2017年2月,一纸从天而降的公告拉开了告别的序幕:海越股份控股股东拟转让全部股份。不久,吕小奎与其余8位自然人股东将手中持有的股权以26.5亿元的价钱转让给海航现代物流。至此,这家曾由民营团队掌舵、闯荡资本市场十多年的上市公司,正式归入海航集团麾下。
当年,面对媒体疑问,有海越股份内部人士坦言:“又不是上市公司卖资产,没有啥可以遗憾的。海航集团的实力毋庸置疑,这次进来是接力现在大股东继续干。”
2018年,138万吨项目的操盘方宁波海越终于实现盈利——大约2亿元人民币。然而转机并未延续。2019年,海越能源将宁波海越51%的股权以约7亿元价格转让给 金发科技 ,自此,宁波海越被剥离出合并报表体系。
海航现代物流入主后不久,海越股份更名为“海越能源”,名字变了,命运却并未随之改变。在符之晓、邱国良两任老总更替之后,海越能源始终未能找到稳定的节奏。更糟的是,海航现代物流很快陷入债务泥潭,连“接力继续干”的资格都失去了,不得不卖出海越能源。
2022年11月,中国证券监督管理委员会出具《行政处理决定书》,因海航集团统一调拨资金,海越能源在未及时披露的情景下,向关联方累计提供资金约20亿元人民币。当时担任老总兼总经理的邱国良,被定为直接责任人。
这时,吕小奎早已离场,舞台上的风暴仍在延续。当初那个“百亿元工程”,走着走着,就只剩下“一地鸡毛”。
新瓶旧酒
2020年6月,海越能源新一轮权属更替落地。海越能源控制权从困顿不堪的海航现代物流手中,交到了铜川汇能鑫能源有限公司(以下简称铜川能源)手上,背后的实际控制人则是 铜川市 国资委。

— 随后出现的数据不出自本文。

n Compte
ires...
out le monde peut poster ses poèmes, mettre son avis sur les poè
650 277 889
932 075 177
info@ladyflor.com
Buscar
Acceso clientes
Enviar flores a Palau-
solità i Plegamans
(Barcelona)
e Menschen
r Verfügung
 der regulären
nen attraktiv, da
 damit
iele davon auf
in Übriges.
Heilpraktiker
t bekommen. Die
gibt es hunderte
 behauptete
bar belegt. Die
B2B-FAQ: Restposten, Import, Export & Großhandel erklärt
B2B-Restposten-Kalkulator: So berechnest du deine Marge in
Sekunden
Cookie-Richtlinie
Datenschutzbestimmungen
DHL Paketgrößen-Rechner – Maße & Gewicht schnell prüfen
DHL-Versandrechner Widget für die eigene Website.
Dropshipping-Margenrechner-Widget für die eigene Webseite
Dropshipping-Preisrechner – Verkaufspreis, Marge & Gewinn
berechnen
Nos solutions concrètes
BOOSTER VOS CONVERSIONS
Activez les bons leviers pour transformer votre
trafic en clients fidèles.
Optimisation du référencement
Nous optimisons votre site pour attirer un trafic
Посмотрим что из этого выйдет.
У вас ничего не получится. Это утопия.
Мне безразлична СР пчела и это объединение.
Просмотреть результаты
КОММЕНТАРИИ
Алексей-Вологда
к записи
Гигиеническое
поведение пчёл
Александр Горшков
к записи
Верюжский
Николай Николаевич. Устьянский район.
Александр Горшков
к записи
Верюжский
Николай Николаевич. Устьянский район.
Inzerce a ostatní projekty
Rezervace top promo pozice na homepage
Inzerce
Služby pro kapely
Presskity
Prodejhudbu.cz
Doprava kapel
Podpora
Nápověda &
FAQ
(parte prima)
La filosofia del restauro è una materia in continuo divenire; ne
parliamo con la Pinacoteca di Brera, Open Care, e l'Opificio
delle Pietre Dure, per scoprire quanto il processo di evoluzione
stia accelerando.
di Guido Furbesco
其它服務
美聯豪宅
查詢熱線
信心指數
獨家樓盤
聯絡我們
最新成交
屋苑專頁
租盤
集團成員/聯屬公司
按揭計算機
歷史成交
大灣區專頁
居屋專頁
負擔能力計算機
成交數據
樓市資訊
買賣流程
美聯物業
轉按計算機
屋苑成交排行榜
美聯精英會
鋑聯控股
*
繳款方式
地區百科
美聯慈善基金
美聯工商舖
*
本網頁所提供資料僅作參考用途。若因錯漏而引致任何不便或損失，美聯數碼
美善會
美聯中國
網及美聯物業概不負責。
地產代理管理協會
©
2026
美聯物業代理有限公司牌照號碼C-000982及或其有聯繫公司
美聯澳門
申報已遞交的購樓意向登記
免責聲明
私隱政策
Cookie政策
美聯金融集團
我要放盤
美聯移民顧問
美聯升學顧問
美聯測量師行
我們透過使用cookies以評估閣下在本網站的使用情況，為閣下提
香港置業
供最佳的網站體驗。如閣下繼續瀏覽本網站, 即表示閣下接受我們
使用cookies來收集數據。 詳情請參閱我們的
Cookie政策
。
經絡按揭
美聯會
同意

2024年6月,中国证券监督管理委员会对海越能源及其控股股东铜川高鑫金融控股有限公司(以下简称高鑫金控)立案侦查。调查揭示了一段权属关系里的“壳中套娃”:表面上,铜川能源持有海越能源19.21%的股份,而高鑫金控全资控股铜川能源。其实,铜川能源只是一个空壳平台,不具备任何实质运营和决策职能。整个权属安排的核心操作手是幕后的高鑫金控。它才是这场结构设计中的真正控盘者,在案发期间全面实际控制海越能源的经营、财务与人事事务。

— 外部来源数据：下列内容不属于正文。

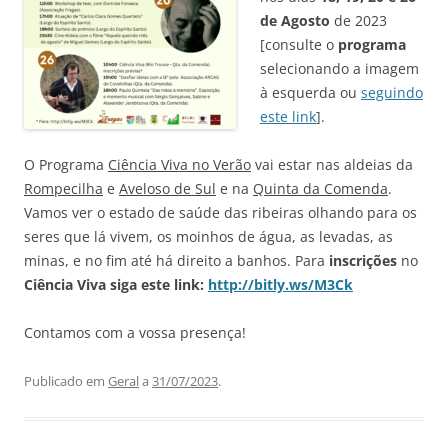
de Agosto
de 2023
[consulte o
programa
selecionando a imagem
à esquerda ou
seguindo
este link
].
O Programa
Ciência Viva no Verão
vai estar nas aldeias da
Rompecilha
e
Aveloso de Sul
e na
Quinta da Comenda
.
Vamos ver o estado de saúde das ribeiras olhando para os
seres que lá vivem, os moinhos de água, as levadas, as
minas, e no fim até há direito a banhos.
Para
inscrições
no
Ciência Viva siga este link:
http://bitly.ws/M3Ck
Contamos com a vossa presença!
Publicado em
Geral
a
31/07/2023
.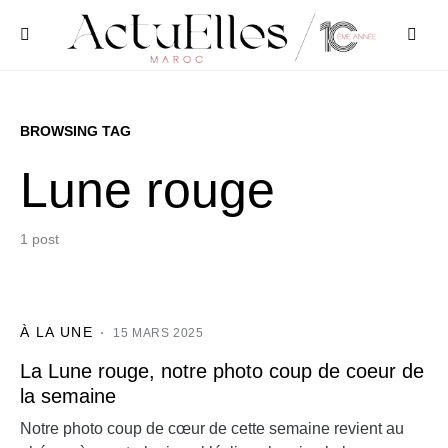
BROWSING TAG
Lune rouge
1 post
À LA UNE
15 MARS 2025
La Lune rouge, notre photo coup de coeur de
la semaine
Notre photo coup de cœur de cette semaine revient au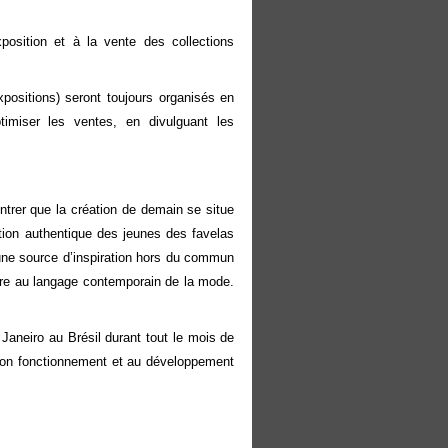
osition et à la vente des collections
positions) seront toujours organisés en
ptimiser les ventes, en divulguant les
trer que la création de demain se situe
ion authentique des jeunes des favelas
t une source d’inspiration hors du commun
ire au langage contemporain de la mode.
aneiro au Brésil durant tout le mois de
 bon fonctionnement et au développement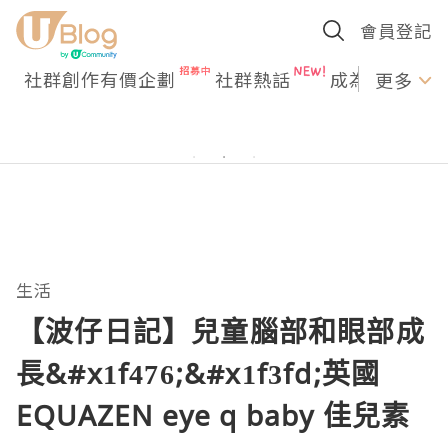
會員登記
社群創作有價企劃
社群熱話
成為U Creato
更多
生活
【波仔日記】兒童腦部和眼部成
長&#x1f476;&#x1f3fd;英國
EQUAZEN eye q baby 佳兒素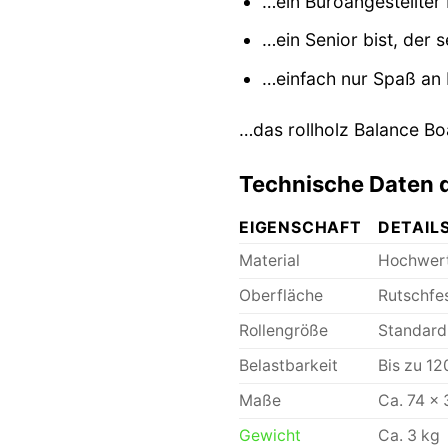
…ein Büroangestellte
…ein Senior bist, der 
…einfach nur Spaß an
…das rollholz Balance Boa
Technische Daten d
EIGENSCHAFT
DETAIL
Material
Hochwert
Oberfläche
Rutschfes
Rollengröße
Standard
Belastbarkeit
Bis zu 12
Maße
Ca. 74 x
Gewicht
Ca. 3 kg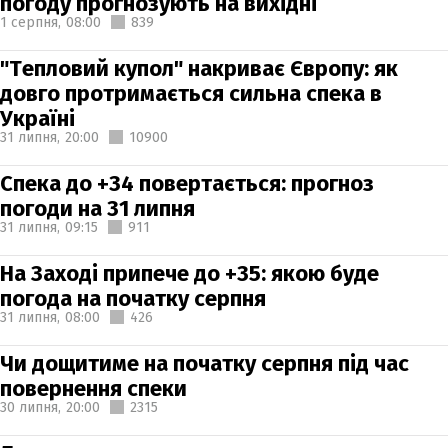
погоду прогнозують на вихідні
1 серпня,
08:00
839
"Тепловий купол" накриває Європу: як
довго протримається сильна спека в
Україні
31 липня,
20:00
10900
Спека до +34 повертається: прогноз
погоди на 31 липня
31 липня,
09:15
911
На Заході припече до +35: якою буде
погода на початку серпня
31 липня,
08:00
426
Чи дощитиме на початку серпня під час
повернення спеки
30 липня,
20:00
2315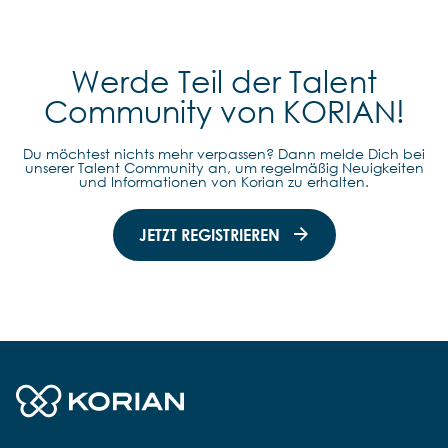
Werde Teil der Talent
Community von KORIAN!
Du möchtest nichts mehr verpassen? Dann melde Dich bei
unserer Talent Community an, um regelmäßig Neuigkeiten
und Informationen von Korian zu erhalten.
JETZT REGISTRIEREN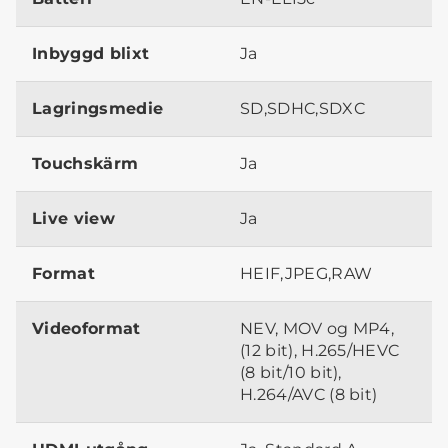
Inbyggd blixt
Ja
Lagringsmedie
SD,SDHC,SDXC
Touchskärm
Ja
Live view
Ja
Format
HEIF,JPEG,RAW
Videoformat
NEV, MOV og MP4,
(12 bit), H.265/HEVC
(8 bit/10 bit),
H.264/AVC (8 bit)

这一次,“接盘”的角色换了,但游戏的“剧本”依旧熟悉。2021~2022年,高鑫金控开始动用它所掌控的平台实施一套隐秘的“资金调度术”。方式其实不复杂,通过向供货商预付货款的形式,将海越能源及其子公司的钱财分批转出,流入控股股东及其控制的企业账户,供控股股东及其控制的企业使用。两年间,累计转出资金近11亿元人民币。其中,2021年流出约3.8亿元人民币,2022年进一步扩大至6.9亿元人民币。整个过程,海越能源并未依规定对外披露,相关情况也未在定期报告中体现。

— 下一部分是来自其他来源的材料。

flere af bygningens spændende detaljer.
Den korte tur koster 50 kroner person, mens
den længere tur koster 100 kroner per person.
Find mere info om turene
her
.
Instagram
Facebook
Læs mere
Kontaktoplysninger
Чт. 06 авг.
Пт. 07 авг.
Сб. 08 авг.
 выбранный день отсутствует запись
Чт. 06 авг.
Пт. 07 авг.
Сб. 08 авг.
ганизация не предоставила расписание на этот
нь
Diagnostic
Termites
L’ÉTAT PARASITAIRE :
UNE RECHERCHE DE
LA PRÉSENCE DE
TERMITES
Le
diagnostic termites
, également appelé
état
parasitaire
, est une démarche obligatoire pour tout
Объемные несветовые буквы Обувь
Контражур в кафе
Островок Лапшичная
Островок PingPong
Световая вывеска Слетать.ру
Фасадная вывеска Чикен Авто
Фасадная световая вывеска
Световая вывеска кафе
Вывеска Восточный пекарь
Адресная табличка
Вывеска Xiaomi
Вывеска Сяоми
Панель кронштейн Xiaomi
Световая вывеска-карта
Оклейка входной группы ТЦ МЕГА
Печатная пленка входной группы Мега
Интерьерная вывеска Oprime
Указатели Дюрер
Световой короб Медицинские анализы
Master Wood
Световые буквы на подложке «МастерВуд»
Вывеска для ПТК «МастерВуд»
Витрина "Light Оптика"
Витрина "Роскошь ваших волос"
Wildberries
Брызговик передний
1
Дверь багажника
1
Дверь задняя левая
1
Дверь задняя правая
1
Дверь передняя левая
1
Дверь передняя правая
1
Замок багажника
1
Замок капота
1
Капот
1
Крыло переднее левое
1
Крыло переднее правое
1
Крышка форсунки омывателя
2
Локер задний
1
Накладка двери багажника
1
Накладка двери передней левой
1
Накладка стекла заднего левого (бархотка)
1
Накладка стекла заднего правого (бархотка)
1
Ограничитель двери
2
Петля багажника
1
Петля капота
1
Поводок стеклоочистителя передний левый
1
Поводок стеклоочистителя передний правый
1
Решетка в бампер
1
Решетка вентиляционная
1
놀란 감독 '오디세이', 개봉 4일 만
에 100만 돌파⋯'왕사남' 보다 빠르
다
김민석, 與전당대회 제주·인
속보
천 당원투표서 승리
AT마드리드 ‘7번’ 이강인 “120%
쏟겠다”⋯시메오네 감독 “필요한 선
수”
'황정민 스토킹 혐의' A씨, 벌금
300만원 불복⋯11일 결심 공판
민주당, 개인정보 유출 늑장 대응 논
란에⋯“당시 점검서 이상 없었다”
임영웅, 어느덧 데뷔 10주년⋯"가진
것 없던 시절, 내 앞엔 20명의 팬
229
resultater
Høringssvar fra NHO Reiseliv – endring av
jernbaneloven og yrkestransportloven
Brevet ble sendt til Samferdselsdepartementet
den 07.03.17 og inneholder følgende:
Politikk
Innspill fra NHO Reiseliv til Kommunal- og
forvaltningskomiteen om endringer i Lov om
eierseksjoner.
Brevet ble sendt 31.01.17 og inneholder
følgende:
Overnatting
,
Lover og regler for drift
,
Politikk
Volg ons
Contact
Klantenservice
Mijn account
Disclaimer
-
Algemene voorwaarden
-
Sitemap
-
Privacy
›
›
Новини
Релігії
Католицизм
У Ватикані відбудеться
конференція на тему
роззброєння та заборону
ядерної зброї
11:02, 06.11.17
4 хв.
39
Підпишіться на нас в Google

账面平静如常,水面之下却早已暗流汹涌。浙江证监局调查认定,这一系列操作的主导者正是高鑫金控当时担任老总兼总经理王彬。他被定性为控股股东犯法行为的直接负责主管人员。
“剧情”的收尾在意料之中。2025年6月6日,上海证交所向海越能源送达终止上市决定。原因直指核心,2023年和2024年,海越能源均被出具了无法表示意见的审计报告。就在同一天,中国证券监督管理委员会再次出手,向海越能源下发《立案告知书》,因其涉嫌信息披露非法,被正式立案侦查。
走到这一步,海越能源的命运已难再回头。
2025年6月10日,《每日经济新闻》记者致电海越能源,想了解被调查的具体原因,其相关职员表示,立案告知书的内容就是涉嫌信息披露非法。